Franco Basaglia deu inicio a mobilização por cidades sem hospitais psiquiátricos, e apenas anos mais tarde esta "luta" teve apoio da Lei nº 180, a qual pela primeira vez na história restituiu o pleno direito à cidadania a todos: antes dela os doentes mentais não tinham este direito. (p.84)
O louco de Trieste não foi abandonado às ruas, mas reconquistou a possibilidade de percorrê-las. Muitos pacientes puderam retornar ao convívio familiar, outros vivem em residências com alguns outros ex-internos. A assistência psiquiátrica continua existindo através do Serviço de Emergência Psiquiátrica do hospital geral e dos Centros de Saúde Mental espalhados pela cidade, que agregam os pacientes e seus familiares, organizam festas e promoções, estabelecem vínculos com os bairros e atendem toda a demanda.
Esta revolução desde o inicio implicou em mudanças consideráveis entre curando-curado, pois no antigo modelo buscava-se diagnosticar, classificar, medicar e curar o doente mental, e agora, com a nova proposta, o médico se vê diante de uma existência que sofre e que pede ajuda, ou seja, passa a ter possibilidades de atuação mais amplas do que no modelo anterior. Basaglia enfatizava a necessidade de o cuidador ver o utente como um ser total, com afetos, dores, sofrimento e, simultaneamente, com possibilidades de opção, luta, reorganização pessoal e exercício pleno de cidadania.

**Lista de exercícios**.
1. Transcreva, do trecho sobre a reforma psiquiátrica de Basaglia, a parte entre "O louco de Trieste" e "toda a demanda.", inclusive.
2. Prossiga com o texto sobre a reforma psiquiátrica em Trieste, começando logo após a última frase dele.

**Seção de dados**.
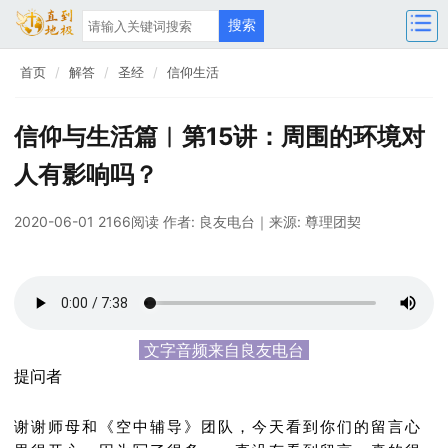
首页
解答
圣经
信仰生活
信仰与生活篇︱第15讲：周围的环境对
人有影响吗？
2020-06-01 2166阅读
作者: 良友电台
｜来源: 尊理团契
文字音频来自良友电台
提问者
谢谢师母和《空中辅导》团队，今天看到你们的留言心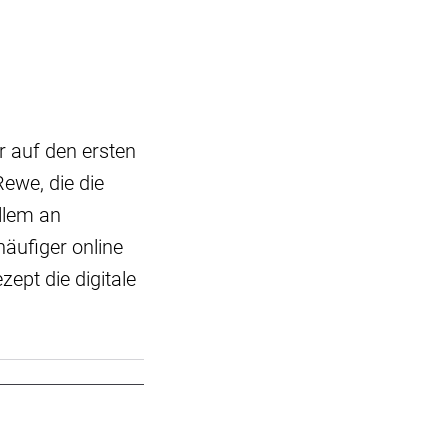
r auf den ersten
ewe, die die
llem an
äufiger online
ept die digitale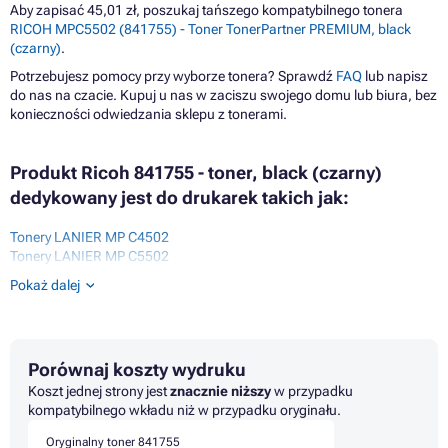
Aby zapisać 45,01 zł, poszukaj tańszego kompatybilnego tonera
RICOH MPC5502 (841755) - Toner TonerPartner PREMIUM, black
(czarny)
.
Potrzebujesz pomocy przy wyborze tonera? Sprawdź
FAQ
lub napisz
do nas na czacie. Kupuj u nas w zaciszu swojego domu lub biura, bez
konieczności odwiedzania sklepu z tonerami.
Produkt Ricoh 841755 - toner, black (czarny)
dedykowany jest do drukarek takich jak:
Tonery LANIER MP C4502
Tonery LANIER MP C5502
Tonery RICOH AFICIO MP C4502
Pokaż dalej
Tonery RICOH AFICIO MP C4502 SERIES
Tonery RICOH AFICIO MP C4502A
Tonery RICOH AFICIO MP C4502AD
Tonery RICOH AFICIO MP C4502SPDF
Porównaj koszty wydruku
Tonery RICOH AFICIO MP C5502
Tonery RICOH AFICIO MP C5502 SERIES
Koszt jednej strony jest
znacznie niższy
w przypadku
Tonery RICOH AFICIO MP C5502A
kompatybilnego wkładu niż w przypadku oryginału.
Tonery RICOH AFICIO MP C5502AD
Oryginalny toner 841755
Tonery RICOH AFICIO MP C5502SPDF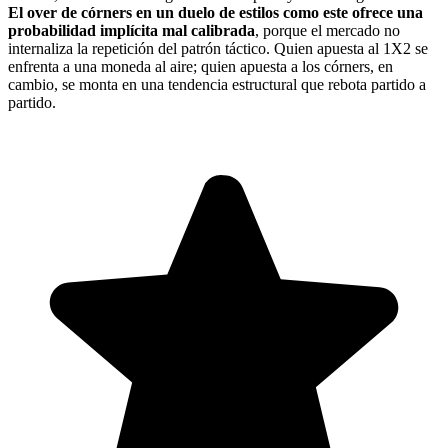
El over de córners en un duelo de estilos como este ofrece una
probabilidad implícita mal calibrada
, porque el mercado no
internaliza la repetición del patrón táctico. Quien apuesta al 1X2 se
enfrenta a una moneda al aire; quien apuesta a los córners, en
cambio, se monta en una tendencia estructural que rebota partido a
partido.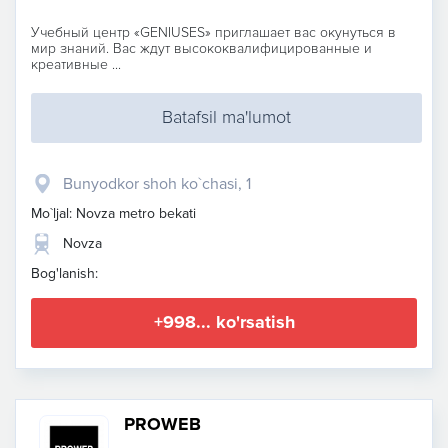
Учебный центр «GENIUSES» приглашает вас окунуться в
мир знаний. Вас ждут высококвалифицированные и
креативные ...
Batafsil ma'lumot
Bunyodkor shoh ko`chasi, 1
Mo`ljal: Novza metro bekati
Novza
Bog'lanish:
+998... ko'rsatish
PROWEB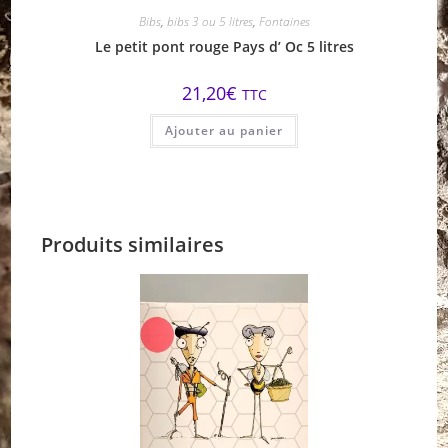
Bibs
,
bibs 3 ou 5 litres
,
Fontaines
Le petit pont rouge Pays d’ Oc 5 litres
21,20
€
TTC
Ajouter au panier
Produits similaires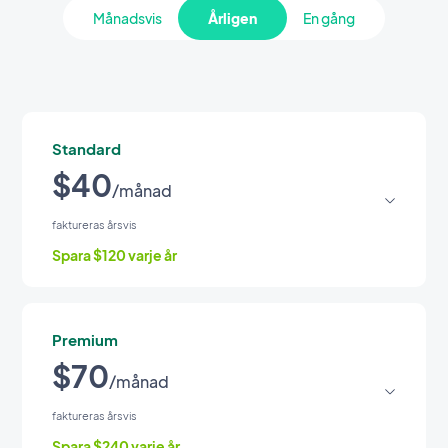
Månadsvis
Årligen
En gång
Standard
$40
/månad
faktureras årsvis
Spara $120 varje år
Teknik
Premium
PWA-teknik
$70
/månad
Inhemsk teknik
faktureras årsvis
Spara $240 varje år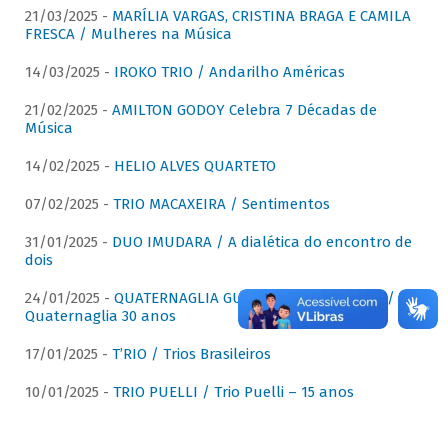
21/03/2025 -
MARÍLIA VARGAS, CRISTINA BRAGA E CAMILA
FRESCA / Mulheres na Música
14/03/2025 -
IROKO TRIO / Andarilho Américas
21/02/2025 -
AMILTON GODOY Celebra 7 Décadas de
Música
14/02/2025 -
HELIO ALVES QUARTETO
07/02/2025 -
TRIO MACAXEIRA / Sentimentos
31/01/2025 -
DUO IMUDARA / A dialética do encontro de
dois
24/01/2025 -
QUATERNAGLIA GUITAR QUARTET (QGQ) /
Quaternaglia 30 anos
17/01/2025 -
T’RIO / Trios Brasileiros
10/01/2025 -
TRIO PUELLI / Trio Puelli – 15 anos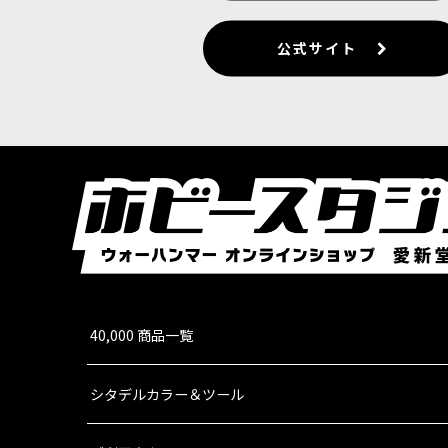
公式サイト
40,000 商品一覧
シタデルカラー＆ツール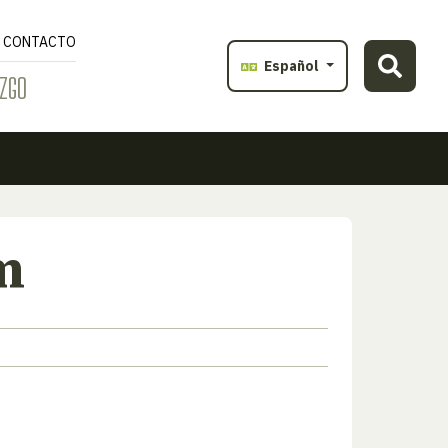
CONTACTO
Español
ZGO
m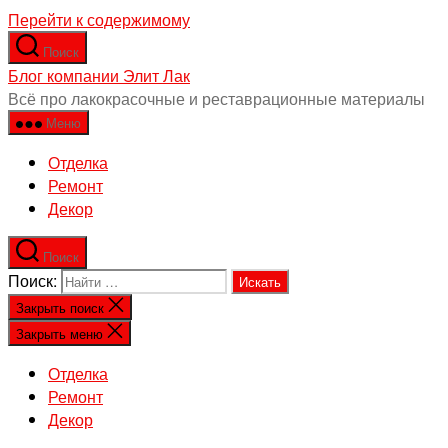
Перейти к содержимому
Поиск
Блог компании Элит Лак
Всё про лакокрасочные и реставрационные материалы
Меню
Отделка
Ремонт
Декор
Поиск
Поиск:
Закрыть поиск
Закрыть меню
Отделка
Ремонт
Декор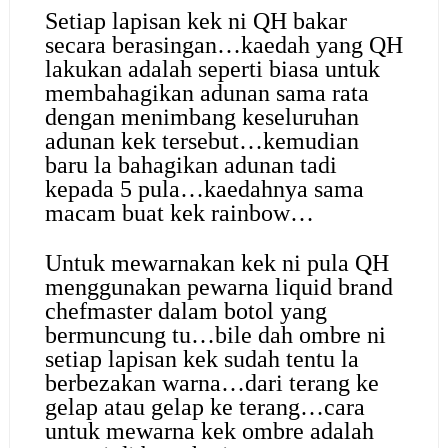
Setiap lapisan kek ni QH bakar
secara berasingan…kaedah yang QH
lakukan adalah seperti biasa untuk
membahagikan adunan sama rata
dengan menimbang keseluruhan
adunan kek tersebut…kemudian
baru la bahagikan adunan tadi
kepada 5 pula…kaedahnya sama
macam buat kek rainbow…
Untuk mewarnakan kek ni pula QH
menggunakan pewarna liquid brand
chefmaster dalam botol yang
bermuncung tu…bile dah ombre ni
setiap lapisan kek sudah tentu la
berbezakan warna…dari terang ke
gelap atau gelap ke terang…cara
untuk mewarna kek ombre adalah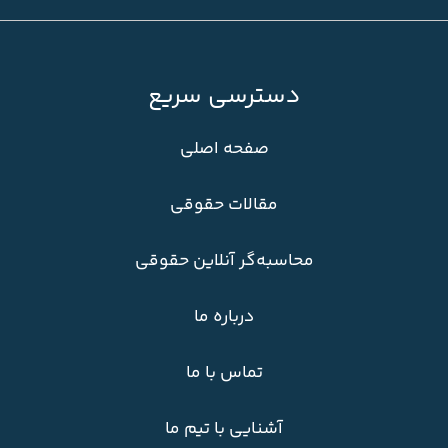
دسترسی سریع
صفحه اصلی
مقالات حقوقی
محاسبه‌گر آنلاین حقوقی
درباره ما
تماس با ما
آشنایی با تیم ما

**Respostas**.
1.
O louco de Trieste não foi abandonado às ruas, mas reconquistou a possibilidade de percorrê-las. Muitos pacientes puderam retornar ao convívio familiar, outros vivem em residências com alguns outros ex-internos. A assistência psiquiátrica continua existindo através do Serviço de Emergência Psiquiátrica do hospital geral e dos Centros de Saúde Mental espalhados pela cidade, que agregam os pacientes e seus familiares, organizam festas e promoções, estabelecem vínculos com os bairros e atendem toda a demanda.

2.
Basaglia queria restituir o "louco" a sua condição de cidadão ? indivíduo que sofre, mas que é acima de tudo um cidadão ? desmascarou estruturas hipócritas que legitimavam a sanidade "dos de fora" em troca da "loucura dos de dentro". Até que ponto o louco é o que esta dentro de um hospital psiquiátrico? Será que loucos não somos nós que estamos fora, que vivemos nesse mundo cheio de regras e ganancia por trabalho e dinheiro?
O autor esclarece o título do livro quando cita: "a loucura abriu portas, pulou os muros dos hospitais para, sem pedir licença, sentar confortavelmente na nossa sala de jantar!". Percebe-se o quão simples e esclarecedora é a frase, pois é exatamente o que acontece com o fim dos hospitais psiquiátricos, o "louco" sai à rua, adentra na sociedade, retomando seu direito de cidadão, e nós temos a chance de perceber nossa própria loucura, sendo então capazes de admitir a sua real existência, não tendo mais porque excluir o indivíduo desviante. O mesmo, ainda cita o seguinte "a minha loucura, como a loucura do outro, não cabe em nenhum hospital psiquiátrico, por maior que seja!".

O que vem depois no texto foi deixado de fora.